Tamir Rice's family files wrongful death lawsuit after fatal shooting in Cleveland

The estate of a 12-year-old boy who was fatally shot while carrying a toy gun in Cleveland has filed a lawsuit against the police officers who were involved in the incident, as well as the city, court documents show.

The estate of a 12-year-old boy who was fatally shot while carrying a toy gun in Cleveland has filed a lawsuit against the police officers who were involved in the incident, as well as the city, court documents show.

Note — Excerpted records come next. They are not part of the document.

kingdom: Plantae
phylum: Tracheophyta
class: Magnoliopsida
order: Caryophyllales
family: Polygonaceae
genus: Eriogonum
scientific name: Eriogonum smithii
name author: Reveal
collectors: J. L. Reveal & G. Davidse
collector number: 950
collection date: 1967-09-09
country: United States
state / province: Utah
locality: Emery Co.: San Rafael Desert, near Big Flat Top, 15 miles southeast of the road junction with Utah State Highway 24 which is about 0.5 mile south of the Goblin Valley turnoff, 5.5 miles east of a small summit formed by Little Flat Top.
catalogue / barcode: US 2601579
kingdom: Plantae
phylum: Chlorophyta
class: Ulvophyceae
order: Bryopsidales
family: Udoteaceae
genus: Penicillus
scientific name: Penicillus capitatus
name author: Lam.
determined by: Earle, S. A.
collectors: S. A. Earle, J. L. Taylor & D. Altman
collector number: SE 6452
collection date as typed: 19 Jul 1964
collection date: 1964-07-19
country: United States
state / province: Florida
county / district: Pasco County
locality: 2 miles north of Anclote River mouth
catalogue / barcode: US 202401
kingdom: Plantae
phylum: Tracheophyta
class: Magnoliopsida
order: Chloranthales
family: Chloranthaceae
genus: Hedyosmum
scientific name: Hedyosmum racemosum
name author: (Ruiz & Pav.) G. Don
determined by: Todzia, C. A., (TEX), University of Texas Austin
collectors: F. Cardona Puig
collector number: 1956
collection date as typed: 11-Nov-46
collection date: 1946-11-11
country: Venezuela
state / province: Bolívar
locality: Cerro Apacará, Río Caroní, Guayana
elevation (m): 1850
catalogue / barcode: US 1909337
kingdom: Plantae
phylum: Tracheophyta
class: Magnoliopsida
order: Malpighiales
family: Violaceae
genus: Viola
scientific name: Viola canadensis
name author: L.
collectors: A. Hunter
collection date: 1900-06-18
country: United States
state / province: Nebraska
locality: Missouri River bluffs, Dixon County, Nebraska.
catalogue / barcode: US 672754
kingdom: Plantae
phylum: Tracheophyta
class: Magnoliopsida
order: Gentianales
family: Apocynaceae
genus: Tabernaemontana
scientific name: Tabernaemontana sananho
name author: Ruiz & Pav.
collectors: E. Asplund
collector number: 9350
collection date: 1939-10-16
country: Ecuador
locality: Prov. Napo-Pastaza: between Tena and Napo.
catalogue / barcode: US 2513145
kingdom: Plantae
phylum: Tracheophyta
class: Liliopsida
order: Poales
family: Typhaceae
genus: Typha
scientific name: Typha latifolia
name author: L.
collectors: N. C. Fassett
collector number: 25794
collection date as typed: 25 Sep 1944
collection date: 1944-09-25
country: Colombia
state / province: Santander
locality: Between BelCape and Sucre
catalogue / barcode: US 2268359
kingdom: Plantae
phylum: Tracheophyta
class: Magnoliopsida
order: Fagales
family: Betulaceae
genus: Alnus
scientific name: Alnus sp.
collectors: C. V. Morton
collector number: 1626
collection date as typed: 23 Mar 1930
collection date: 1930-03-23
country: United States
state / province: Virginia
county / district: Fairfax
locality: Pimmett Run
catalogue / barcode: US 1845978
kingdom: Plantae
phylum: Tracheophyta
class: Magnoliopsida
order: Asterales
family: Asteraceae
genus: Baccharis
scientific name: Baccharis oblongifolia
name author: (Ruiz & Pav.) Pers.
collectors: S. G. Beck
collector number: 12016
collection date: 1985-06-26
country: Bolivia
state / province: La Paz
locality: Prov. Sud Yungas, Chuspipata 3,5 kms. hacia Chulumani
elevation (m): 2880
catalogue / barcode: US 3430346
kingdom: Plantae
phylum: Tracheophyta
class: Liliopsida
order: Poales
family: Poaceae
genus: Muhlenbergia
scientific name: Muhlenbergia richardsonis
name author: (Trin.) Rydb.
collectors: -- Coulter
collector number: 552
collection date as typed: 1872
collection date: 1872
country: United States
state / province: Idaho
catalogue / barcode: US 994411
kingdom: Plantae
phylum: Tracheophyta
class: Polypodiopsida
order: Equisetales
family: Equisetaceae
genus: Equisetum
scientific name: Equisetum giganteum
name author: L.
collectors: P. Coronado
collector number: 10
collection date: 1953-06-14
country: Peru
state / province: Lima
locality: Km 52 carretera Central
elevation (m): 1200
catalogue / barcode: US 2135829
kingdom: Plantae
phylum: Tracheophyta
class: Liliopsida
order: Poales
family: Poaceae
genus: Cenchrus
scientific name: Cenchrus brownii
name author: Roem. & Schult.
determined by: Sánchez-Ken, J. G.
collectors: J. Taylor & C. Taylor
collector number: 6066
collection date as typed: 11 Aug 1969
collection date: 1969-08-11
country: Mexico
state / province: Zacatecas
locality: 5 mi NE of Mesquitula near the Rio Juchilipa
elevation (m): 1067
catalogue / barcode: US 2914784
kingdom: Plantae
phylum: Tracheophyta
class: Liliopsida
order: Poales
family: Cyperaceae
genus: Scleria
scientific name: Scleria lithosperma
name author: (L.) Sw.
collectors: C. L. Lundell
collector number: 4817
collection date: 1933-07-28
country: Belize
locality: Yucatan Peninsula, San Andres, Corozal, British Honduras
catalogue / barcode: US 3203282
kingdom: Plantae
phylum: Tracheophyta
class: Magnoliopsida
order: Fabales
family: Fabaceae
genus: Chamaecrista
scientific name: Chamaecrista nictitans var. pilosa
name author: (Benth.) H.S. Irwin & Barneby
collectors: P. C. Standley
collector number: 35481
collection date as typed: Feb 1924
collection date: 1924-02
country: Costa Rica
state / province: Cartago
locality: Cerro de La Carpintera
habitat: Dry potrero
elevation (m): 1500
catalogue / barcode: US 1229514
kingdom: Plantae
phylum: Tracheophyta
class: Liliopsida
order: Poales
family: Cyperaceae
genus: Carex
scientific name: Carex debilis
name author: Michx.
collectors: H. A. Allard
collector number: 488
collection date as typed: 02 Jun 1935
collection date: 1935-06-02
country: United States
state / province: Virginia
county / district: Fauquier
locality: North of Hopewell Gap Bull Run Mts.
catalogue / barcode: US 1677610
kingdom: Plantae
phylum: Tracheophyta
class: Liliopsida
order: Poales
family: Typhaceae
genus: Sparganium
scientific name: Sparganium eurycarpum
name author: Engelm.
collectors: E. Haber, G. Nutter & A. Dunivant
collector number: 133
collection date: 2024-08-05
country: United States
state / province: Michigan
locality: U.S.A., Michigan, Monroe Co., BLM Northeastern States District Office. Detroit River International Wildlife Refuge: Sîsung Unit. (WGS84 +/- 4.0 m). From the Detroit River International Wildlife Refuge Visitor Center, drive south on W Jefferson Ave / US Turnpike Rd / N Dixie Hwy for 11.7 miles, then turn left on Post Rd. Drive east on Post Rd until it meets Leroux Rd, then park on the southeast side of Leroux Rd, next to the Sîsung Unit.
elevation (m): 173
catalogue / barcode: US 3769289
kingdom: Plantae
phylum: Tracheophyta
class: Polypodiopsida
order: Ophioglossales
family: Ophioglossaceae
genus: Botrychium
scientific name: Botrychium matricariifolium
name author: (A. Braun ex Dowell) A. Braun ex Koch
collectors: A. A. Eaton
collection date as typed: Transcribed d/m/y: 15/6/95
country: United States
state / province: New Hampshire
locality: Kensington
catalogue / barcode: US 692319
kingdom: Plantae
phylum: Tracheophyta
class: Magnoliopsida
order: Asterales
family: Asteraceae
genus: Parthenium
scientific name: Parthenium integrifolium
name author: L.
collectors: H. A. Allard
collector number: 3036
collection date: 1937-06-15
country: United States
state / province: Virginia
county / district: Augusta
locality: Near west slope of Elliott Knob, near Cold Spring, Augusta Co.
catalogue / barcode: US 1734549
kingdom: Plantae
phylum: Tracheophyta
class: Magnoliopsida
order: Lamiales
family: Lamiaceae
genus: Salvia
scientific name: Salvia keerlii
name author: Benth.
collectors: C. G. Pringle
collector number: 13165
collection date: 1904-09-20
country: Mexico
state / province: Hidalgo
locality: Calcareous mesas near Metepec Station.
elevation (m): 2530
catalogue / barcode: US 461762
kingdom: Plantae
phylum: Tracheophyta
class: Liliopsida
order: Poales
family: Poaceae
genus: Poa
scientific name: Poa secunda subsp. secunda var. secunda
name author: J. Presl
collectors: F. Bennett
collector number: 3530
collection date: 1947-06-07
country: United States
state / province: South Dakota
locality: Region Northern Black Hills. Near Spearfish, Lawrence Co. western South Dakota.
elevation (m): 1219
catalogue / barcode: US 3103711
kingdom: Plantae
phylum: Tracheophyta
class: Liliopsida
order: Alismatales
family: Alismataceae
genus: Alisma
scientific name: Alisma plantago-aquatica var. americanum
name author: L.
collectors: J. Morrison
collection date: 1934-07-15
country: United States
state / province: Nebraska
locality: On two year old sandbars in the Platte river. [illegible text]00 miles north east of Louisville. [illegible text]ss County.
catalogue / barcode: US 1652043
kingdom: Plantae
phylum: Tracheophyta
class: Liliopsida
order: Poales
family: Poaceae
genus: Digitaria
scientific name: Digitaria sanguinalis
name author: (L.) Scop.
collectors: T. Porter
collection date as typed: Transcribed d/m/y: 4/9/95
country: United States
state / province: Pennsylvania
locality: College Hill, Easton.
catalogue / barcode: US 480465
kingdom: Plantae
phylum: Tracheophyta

The eight-page complaint, filed Friday in the U.S. District Court for the Northern District of Ohio, claims that Timothy Loehmann and Frank Garmback used excessive and unnecessary force against Tamir Rice, and caused his wrongful death.

Tamir was shot Nov. 22 at a park in Cleveland when Loehmann and Garmback responded to a 911 call about a person pointing a gun. The caller noted that the firearm was "probably fake," but that message wasn't passed on to police, and the gun's orange safety cap was missing.

Loehmann shot Tamir in the stomach, and the boy died early the next day. He lay on the ground without medical treatment for at least four minutes after the shooting, the lawsuit claims.

"As a direct and proximate result of the conduct of Defendants City of Cleveland, Loehmann, and Garmback, Tamir Rice suffered terror and fear as Defendants Loehmann and Garmback approached him with their cruiser and their guns," the court filing reads. "Tamir Rice also suffered physical injury, pain, torture, emotional and psychological trauma, and eventually died as a result of the use of force and failure to provide adequate medical care described above."

Surveillance footage released last month shows Loehmann, 26, a rookie officer who struggled at another department earlier in his law enforcement career, jumping out of a cruiser and shooting Rice within seconds of arriving on the scene.

"Young boys playing with replica guns are commonplace in America and police are expected to approach them safely if an investigation is warranted," the complaint reads, "not shoot them dead within two seconds."